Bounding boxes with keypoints
^^^^
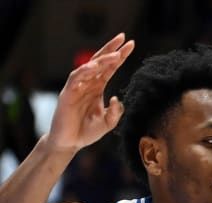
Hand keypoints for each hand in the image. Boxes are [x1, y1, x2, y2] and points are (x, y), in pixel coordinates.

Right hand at [47, 34, 134, 152]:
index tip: (131, 45)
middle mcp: (87, 84)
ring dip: (102, 60)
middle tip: (124, 38)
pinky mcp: (67, 94)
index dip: (120, 56)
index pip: (110, 68)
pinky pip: (75, 78)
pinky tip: (94, 66)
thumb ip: (115, 112)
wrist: (70, 143)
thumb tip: (116, 98)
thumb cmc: (87, 132)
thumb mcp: (108, 123)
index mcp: (98, 88)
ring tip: (115, 54)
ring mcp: (77, 87)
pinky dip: (85, 71)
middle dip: (112, 49)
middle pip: (100, 61)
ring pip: (89, 67)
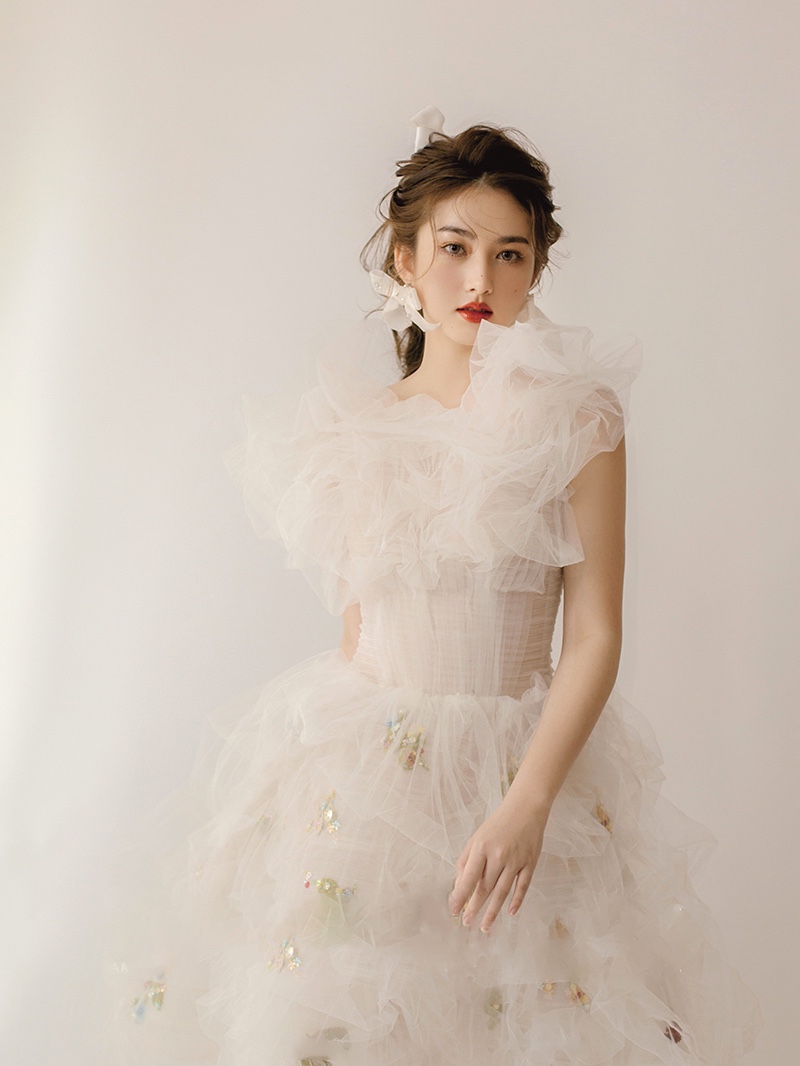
^^^^
Required action: In the copy, include exactly the lines from the one with "index dip: (120, 56)" through the final line of the data, both ends included, and no pictures.

Response to this exercise:
index dip: (120, 56)
index pip: (110, 68)
pinky pip: (75, 78)
pinky tip: (94, 66)
thumb ip: (115, 112)
wrist: (70, 143)
thumb tip: (116, 98)
thumb cmc: (87, 132)
thumb mcp: (108, 123)
index mcp: (98, 88)
ring tip: (115, 54)
ring mcp: (77, 87)
pinky dip: (85, 71)
middle dip: (112, 49)
middle pip: (100, 61)
ring pip: (89, 67)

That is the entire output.